A rotary shaft sealing system that outperforms both mechanical seals and compression packing sets in flushed abrasive services does not require water to lubricate seal surfaces. Instead it forms a bearing relationship with the face of the shaft in the seal chamber, excluding process media from the stuffing box. This radial bearing-to-face design is both less expensive and more effective than traditional mechanical seals, providing cool, dry operation with minimal dilution of the media. Requiring half the power consumption of packing sets, these rotary seals are as energy-efficient as balanced mechanical seals, and use 60 times less flush water than comparable compression packing.
In addition they can be installed in an hour compared with two to three for mechanical seals. Installation requires no special equipment or start-up adjustments, and the seals can be adjusted to control leaks while a pump is running.
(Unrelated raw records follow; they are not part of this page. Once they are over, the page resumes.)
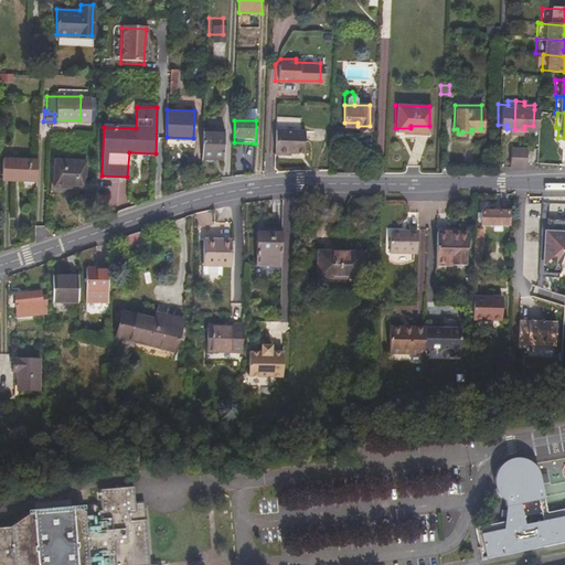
[(202,127),(201,158),(223,158),(224,128),(202,127)]
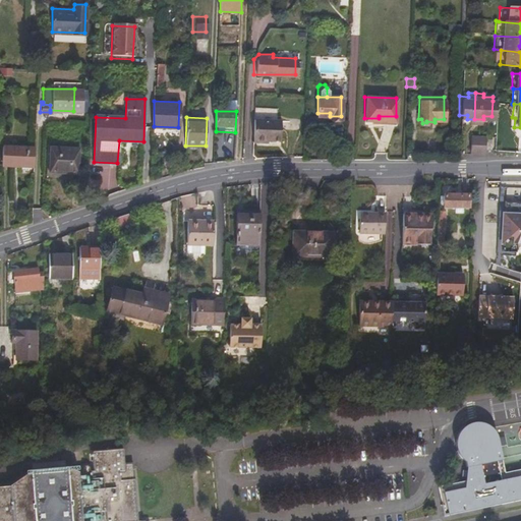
[(281,119),(252,118),(252,140),(268,140),(268,138),(280,139),(281,119)]
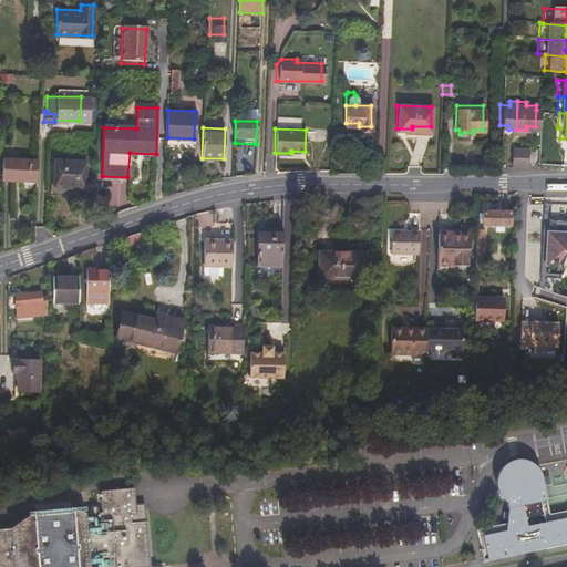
[(525,157),(525,142),(516,142),(508,142),(508,157),(516,157),(525,157)]
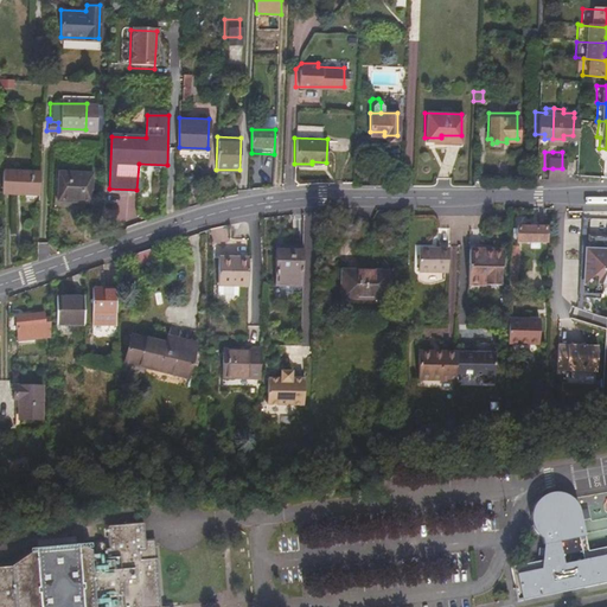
[(39,192),(40,168),(2,167),(2,191),(39,192)]
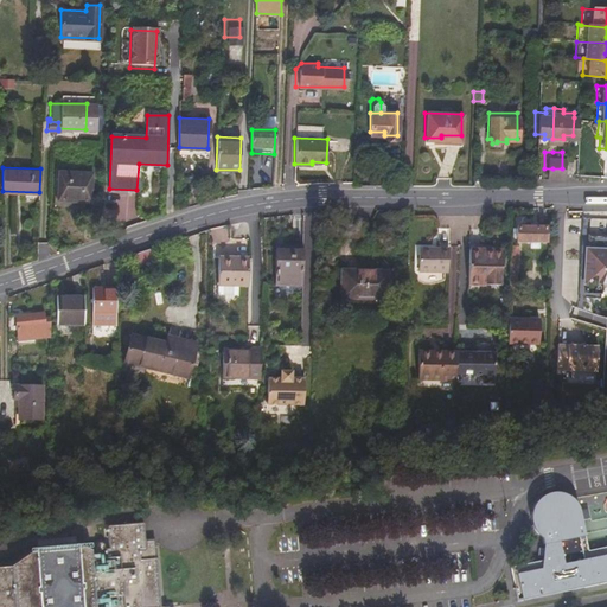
[(93,203),(93,172),(58,171),(57,202),(93,203)]
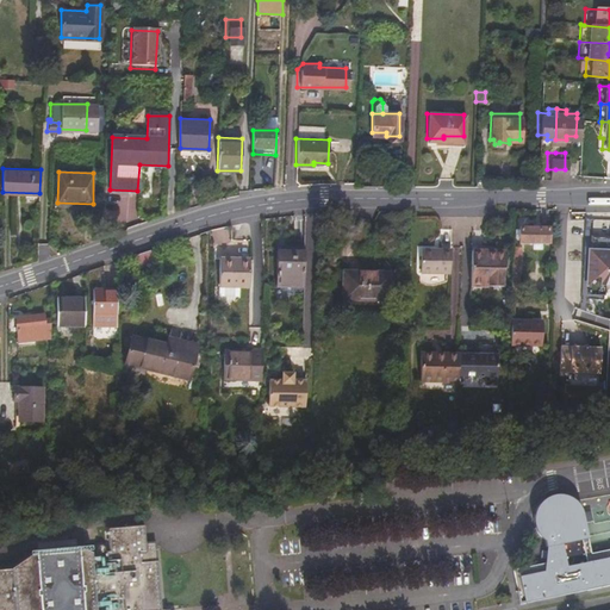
[(522,244),(548,244),(547,229),(522,229),(522,244)]
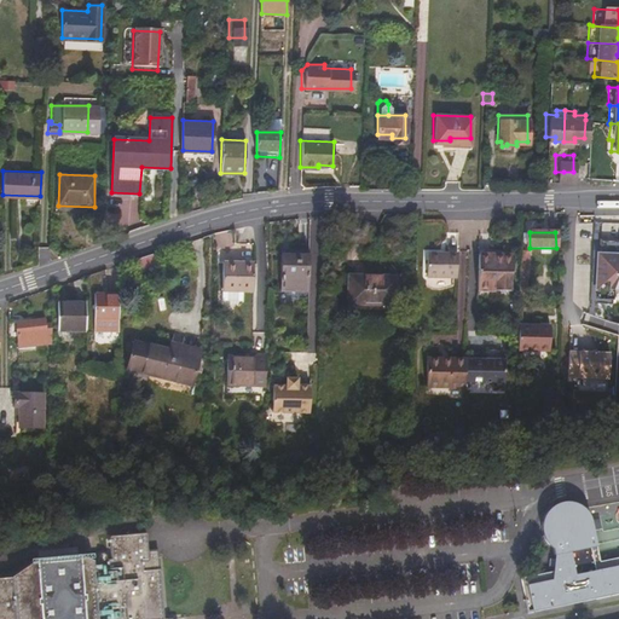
[(618,236),(601,236),(599,299),(615,300),(615,289),(618,288),(618,236)]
One chemical plant used these seals to replace mechanical seals in the ANSI pumps in its brine system. At $1,500 each, the titanium double mechanical seals it had been using lasted a mere six weeks in the corrosive media, costing the plant more than $100,000 a year on just seals. At a fraction of the cost, the rotary seals last up to three times as long and cost less to install than the mechanical seals they replaced, yielding annual savings of more than $100,000. The conversion also increased equipment uptime and made the plant safer.
A large paper mill, which had been using both compression packing and mechanical seals in its digester pumps, saved almost $17,000 per pump a year using these seals. The caustic, abrasive nature of the media resulted in chronic leakage of the mechanical seals, and large amounts of flush water had to be removed and treated. The annual cost of flush water, its removal and treatment totaled more than $20,000 per pump. The rotary seals reduced the mill’s water consumption by 75 percent and extended maintenance intervals by three times.
Rotary seals will never displace mechanical seals and conventional compression packing in all process applications, but they are a better option in those that involve abrasion and corrosive environments.
Under these conditions, they provide more reliable, cost-effective performance with far less maintenance, water consumption, and risk of catastrophic failure.